Teil II: Tianzhuo Chen

GS How did your work with Aïsha come about? Had you been aware of her music before?

Tianzhuo Chen The collaboration began after I received an email from Aisha one day. She said that she’d seen my work online and wanted to ask me for a collaboration in the form of a music video. I only became aware of her music after clicking the Soundcloud link in her email. But then I was immediately in love with her stuff.

LS You’ve used similar settings and actors in different contexts (e.g. in your work 19:53 and Picnic) as you did in the video for “Mazdâ”. How important was Aïsha’s music itself in making the video or in developing the performance at CTM Festival?

TC The music video is actually made out of my older video work. We didn’t get the chance or budget to shoot a new video at that time, so I decided to use my previous work and to edit something new out of it for the “Mazdâ” video. But as I see it, the music could be the soul of the work—without the right music, the work would be meaningless.

LS Aïsha raises a lot of different topics in her work—we spoke about feminism or identity, for example, in the first part of the interview. She often raises those topics as a political statement…

TC My work is about religion and belief. It points to my own experience with that. So you could say I’m less concerned with political topics. In the meantime, though, everything is about politics—being an artist is political, as is being religious.

GS Spirituality is as much a lifestyle these days as consumerism is—at least in the Western part of the world. Nevertheless, Aïsha sees her work and spirituality as different ways of looking at things…can you speak a bit about your experience of this situation in Beijing or in China in general?

TC I think the situation is pretty much the same in China—or it’s even worse. China is westernizing and globalizing. In a rapidly developing country, spirituality is far behind consumerism. It has been forgotten for a long time. Spirituality becomes more like a lifestyle for a minority, a tool to satisfy people’s secular wishes, or it is ignored completely.
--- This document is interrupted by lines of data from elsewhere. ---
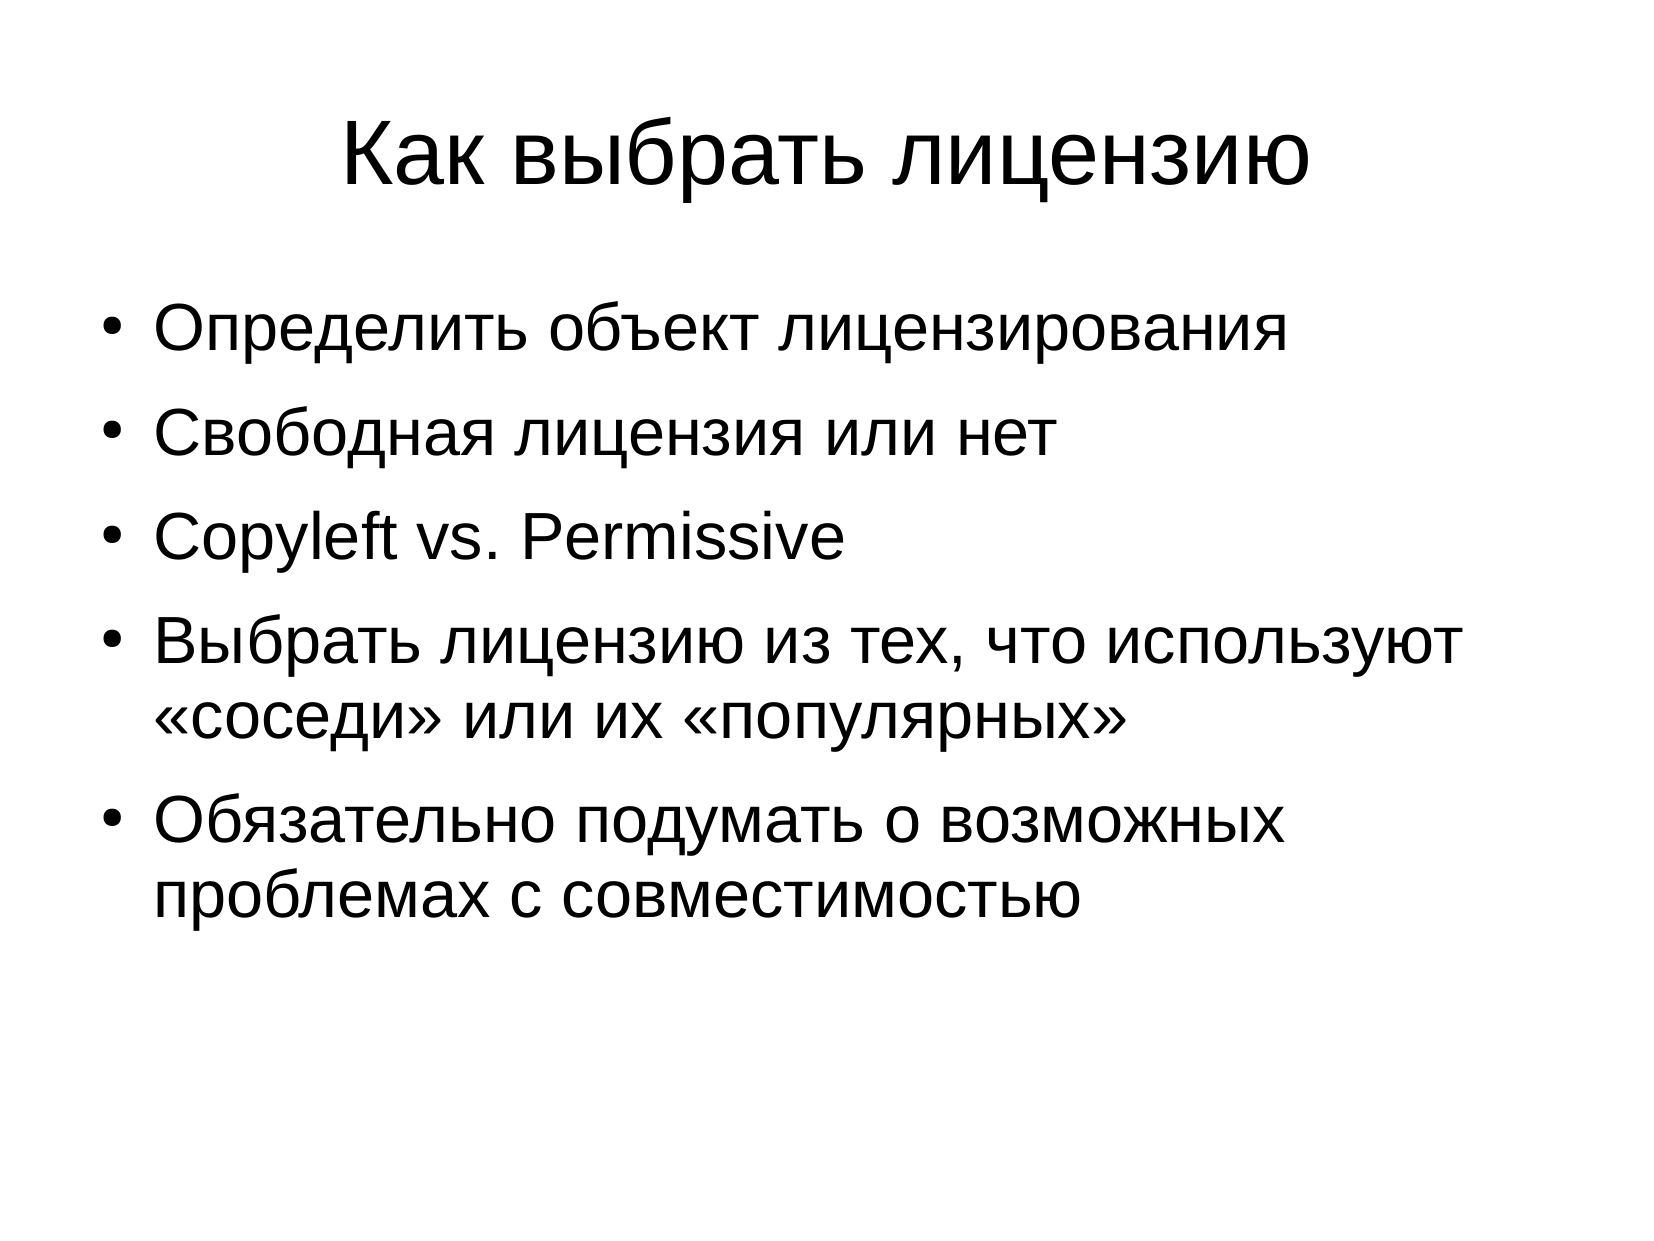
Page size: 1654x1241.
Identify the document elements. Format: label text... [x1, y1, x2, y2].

list Определить объект лицензирования Свободная лицензия или нет Copyleft vs. Permissive Выбрать лицензию из тех, что используют «соседи» или их «популярных» Обязательно подумать о возможных проблемах с совместимостью [82, 290, 1571, 1010]
title Как выбрать лицензию [82, 49, 1571, 257]
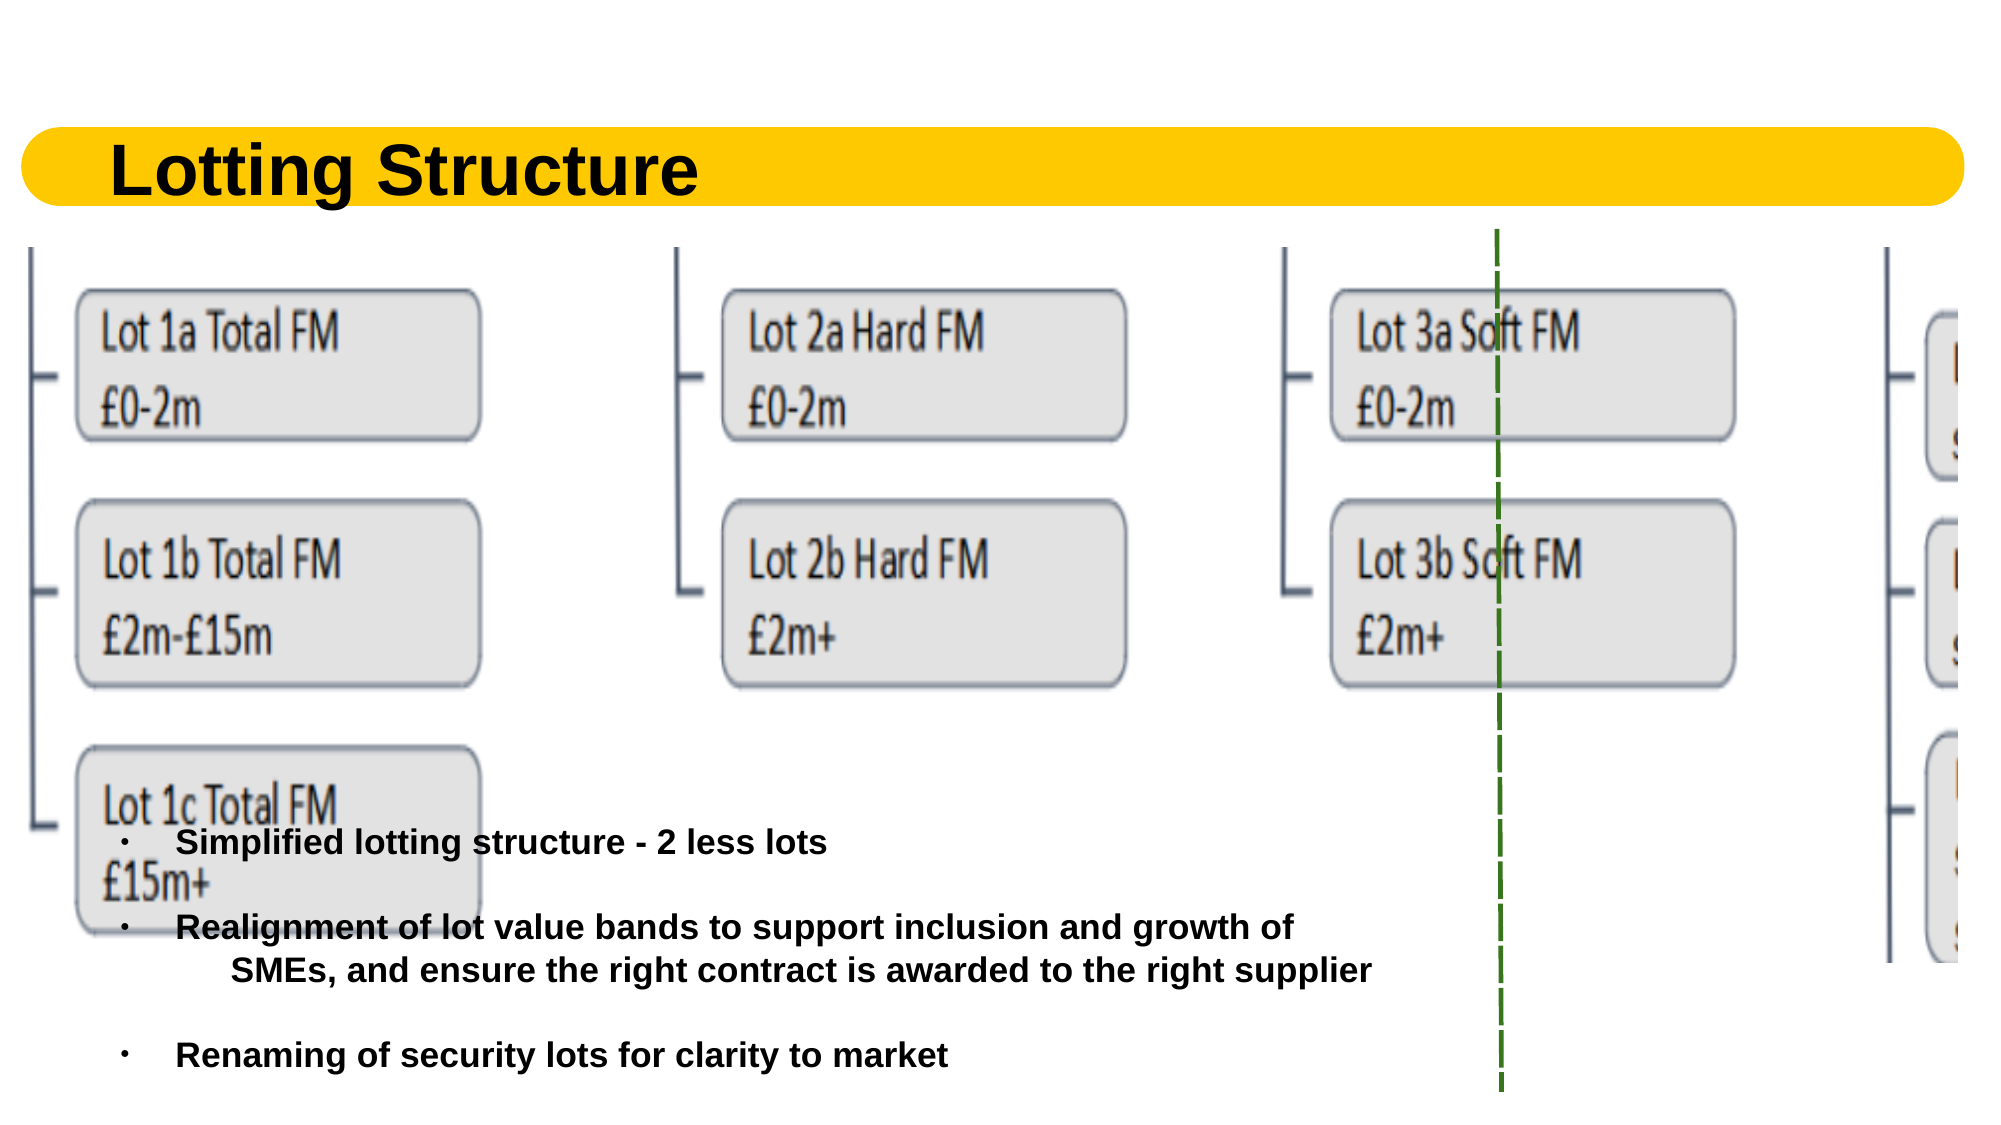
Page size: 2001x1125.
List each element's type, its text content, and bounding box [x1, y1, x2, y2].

GS How do you see these two things—consumerism and materialism vs. spirituality—represented in the “Mazdâ” video, and also in your work at large?

TC In my work, this duality always exists in parallel. The core of the work is about my belief and connected spiritual topics, but on the other hand the method and mode of presenting those topics in the work are very much on materialism’s side. I adopted those methods from our pop- and subcultures. The whole thing is like a contemporary religion that also absorbs our everyday consumption.

LS Aïsha talks about iconoclasm through the use of symbols—do you take a similar approach?

TC Yes, I think this is one of the most common points in our two bodies of work, even if we use different media. When we use symbols—our shared Tibetan and Hindu symbols, for example—in the video, they have been taken out of their original context and reconstructed into something totally free. The symbol is free from its original iconic meaning and becomes merged with an updated ideology.